Stored entries:
▼

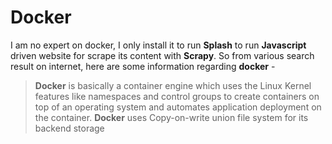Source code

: # Docker
I am no expert on docker, I only install it to run **Splash**  to run **Javascript** driven website for scrape its content with **Scrapy**.  So from various search result on internet, here are some information regarding **docker** -
	

> **Docker** is basically a container engine which uses the Linux Kernel features like namespaces and control groups to create containers on top of an operating system and automates application deployment on the container. **Docker** uses Copy-on-write union file system for its backend storage


<!--stackedit_data:
eyJoaXN0b3J5IjpbLTIwNjQyMDcxOTcsMTE4MTMzNDA2LC0xMz
Y1MDEzNzgxLDEyNDY3NjM0OTYsMzE1MzcyNTIwLC0yMDg4NzQ2
NjEyXX0=
-->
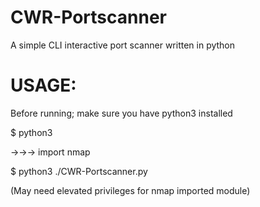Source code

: # CWR-Portscanner
A simple CLI interactive port scanner written in python



# USAGE: 
Before running; make sure you have python3 installed


$ python3



->->-> import nmap

$ python3 ./CWR-Portscanner.py                             


(May need elevated privileges for nmap imported module)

▲

Work instruction: The pictures alone are to be left out when the data above is copied; all else must match exactly.

Response to the task:
Source code

: # Docker
I am no expert on docker, I only install it to run **Splash**  to run **Javascript** driven website for scrape its content with **Scrapy**.  So from various search result on internet, here are some information regarding **docker** -
	

> **Docker** is basically a container engine which uses the Linux Kernel features like namespaces and control groups to create containers on top of an operating system and automates application deployment on the container. **Docker** uses Copy-on-write union file system for its backend storage


<!--stackedit_data:
eyJoaXN0b3J5IjpbLTIwNjQyMDcxOTcsMTE4MTMzNDA2LC0xMz
Y1MDEzNzgxLDEyNDY3NjM0OTYsMzE1MzcyNTIwLC0yMDg4NzQ2
NjEyXX0=
-->
Source code

: # CWR-Portscanner
A simple CLI interactive port scanner written in python



# USAGE: 
Before running; make sure you have python3 installed


$ python3



->->-> import nmap

$ python3 ./CWR-Portscanner.py                             


(May need elevated privileges for nmap imported module)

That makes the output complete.